In Whāngarei, Ngāti Hine Health Trust is pulling out all the stops to close that gap and get whānau vaccinated.
It has set up drive-through centres, and teams are loading up vans and heading out to communities and low-income suburbs with what chief executive Geoff Milner calls a no-barriers approach: no groups, no age restrictions, no sign-ups.
"We're now activated and delivering to make sure that the 47,000 eligible Māori people in Northland get access to that vaccine," Milner said. "If that trend continues as it has, particularly this week, we're gonna vaccinate a lot of our whānau."
And with Delta in the community, hauora organisations like Ngāti Hine's are acting with increased urgency.
Down the road, Ngāti Whatua has also been working at a blitzing pace, vaccinating thousands of whānau in the past couple of weeks.
Its chief operating officer Antony Thompson said the trend is looking promising, but the gap isn't closing fast enough for his liking.

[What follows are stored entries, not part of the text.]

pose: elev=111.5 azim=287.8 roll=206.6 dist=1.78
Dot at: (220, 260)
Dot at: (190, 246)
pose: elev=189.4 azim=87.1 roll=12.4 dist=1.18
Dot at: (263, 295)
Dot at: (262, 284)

"In the last five days [we've had] phenomenal vaccination, we're really starting to turn the curve," he said. "But if they were just in the first place trusted and given the authority just to go out and vaccinate we'd be in a different situation right now."

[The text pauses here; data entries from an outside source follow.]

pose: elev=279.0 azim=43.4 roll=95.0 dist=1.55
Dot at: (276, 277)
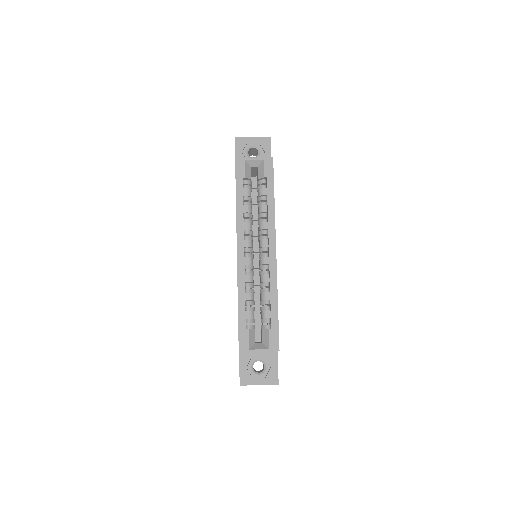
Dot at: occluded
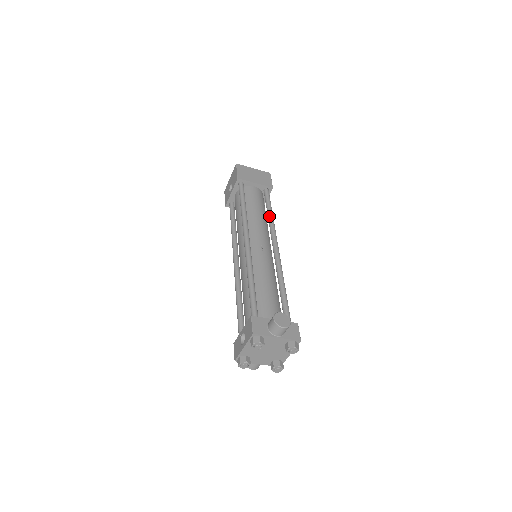
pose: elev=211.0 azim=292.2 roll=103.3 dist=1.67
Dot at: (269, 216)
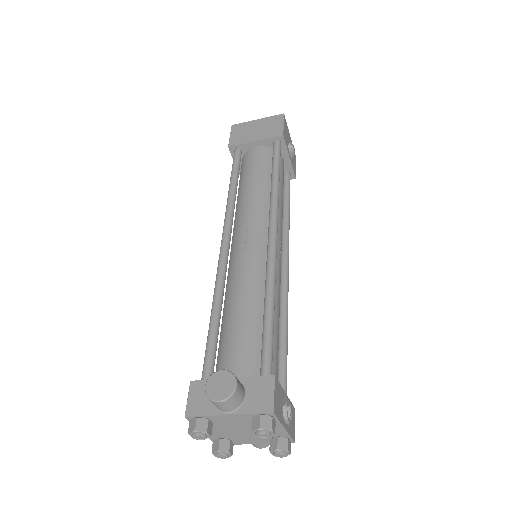
Dot at: occluded
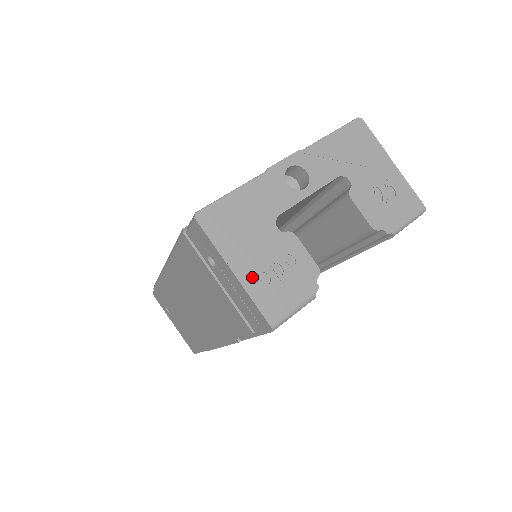
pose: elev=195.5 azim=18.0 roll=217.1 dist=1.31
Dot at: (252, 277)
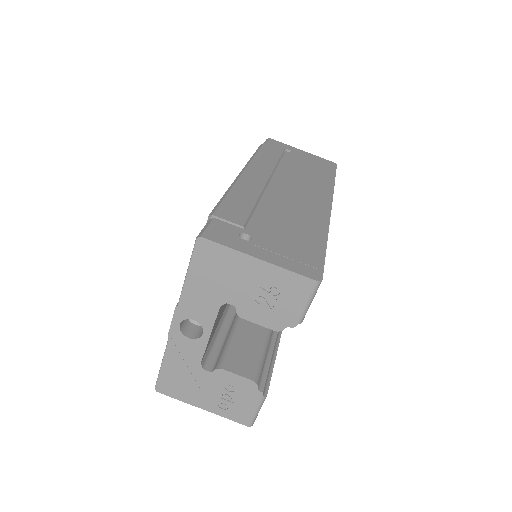
Dot at: (216, 407)
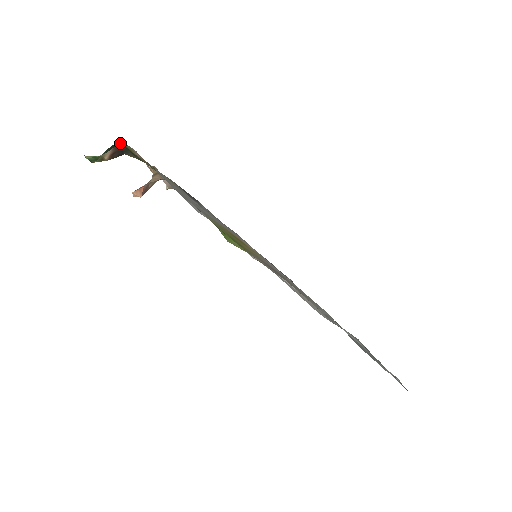
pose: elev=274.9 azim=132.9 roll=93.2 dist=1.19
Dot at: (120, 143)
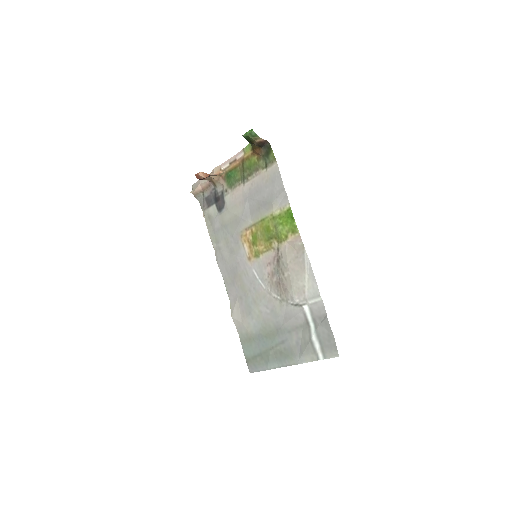
Dot at: occluded
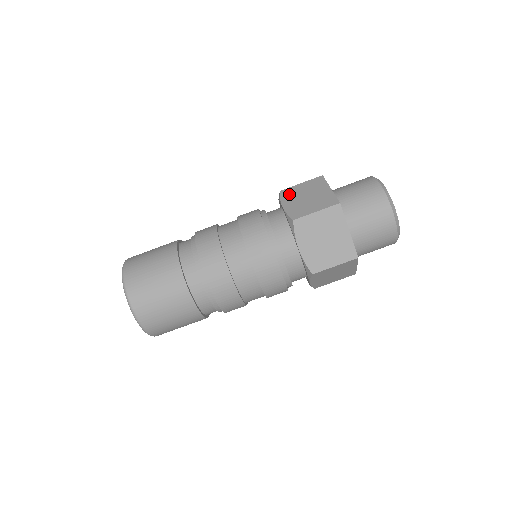
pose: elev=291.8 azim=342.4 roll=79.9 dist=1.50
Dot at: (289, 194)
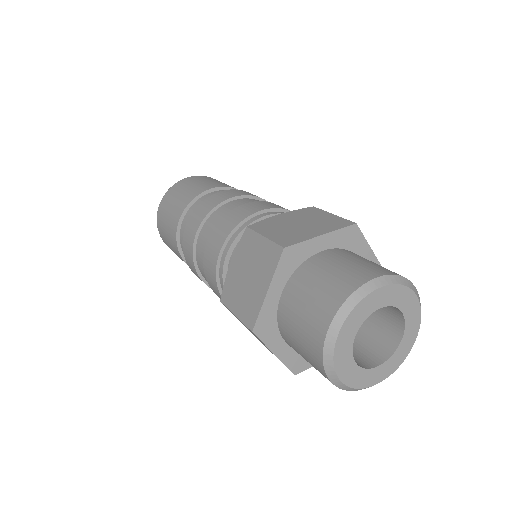
Dot at: (245, 246)
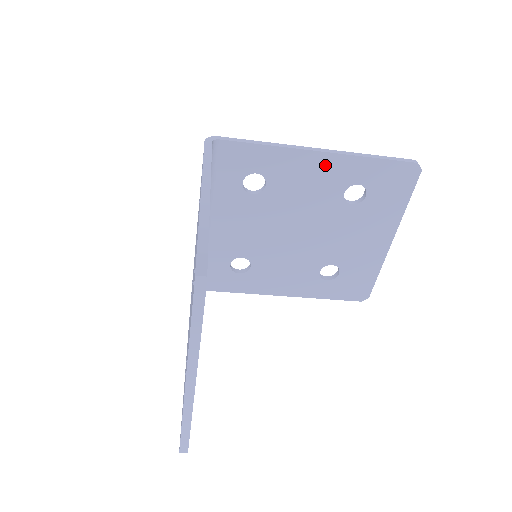
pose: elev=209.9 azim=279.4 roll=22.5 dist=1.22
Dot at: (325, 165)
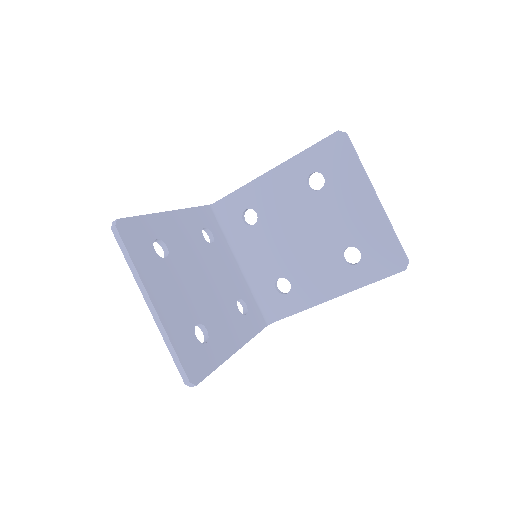
Dot at: (281, 176)
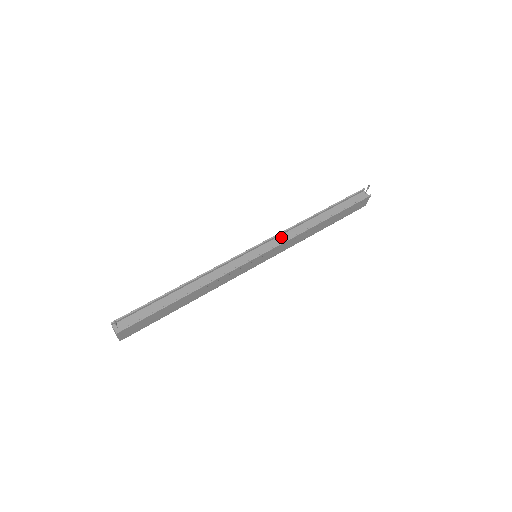
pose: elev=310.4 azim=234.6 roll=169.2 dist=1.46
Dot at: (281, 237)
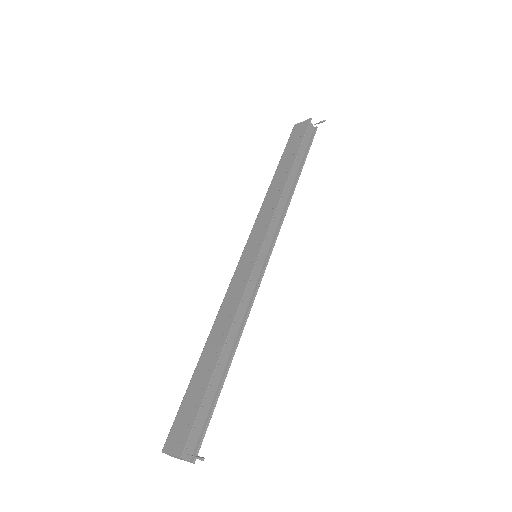
Dot at: (273, 221)
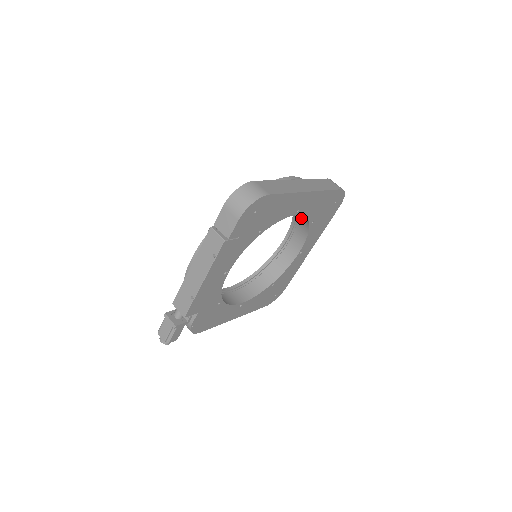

Thompson said any vaccine hesitancy in the community had melted away. The main issue, in his view, was whānau knowing how to access the vaccine.
Several Māori health providers have long argued that the vaccine rollout has not prioritised equity, which has left Māori and Pacific communities particularly vulnerable to an outbreak of the Delta variant of Covid-19.
Thompson said Māori providers - who know their people and how to reach them - should have been included in the rollout much earlier. He said they have only been taken on board in the last couple of months, which made the vaccine gap predictable.
"It feels like there's this sense in the executive, in the Crown, that Māori providers are still stuck in the 1970s. That's not the case," he said.
"It's the underestimating, or maybe the sheer ignorance, that could be the deficit."
Henare insists that is not the case, saying the Government has worked closely with Māori throughout its vaccine planning.
But he concedes the gap is not good enough.
"No doubt about it, that's a systemic thing, right. Battling those systemic failures I acknowledge that things could have been more equitable," he said.
"But I can say that we've been working with Māori health providers since February to try and get this among our people."
The largest gap is among rangatahi - only 5.8 per cent of Māori between 12 and 39 are fully vaccinated. Again, this is well down on the rates for other groups.
With vaccines opening to group four at the end of this week, Henare said targeted campaigns were about to roll out to get rangatahi vaccinated.
"There are some kaupapa messaging, some of that's social media," he said.
"But I'll tell you one of the most effective things ways, for example, my grandmother who is in her 80s just simply said to her grandkids: 'you must be vaccinated if you want to come see me'."
"I'll tell you what, all the mokopuna got vaccinated."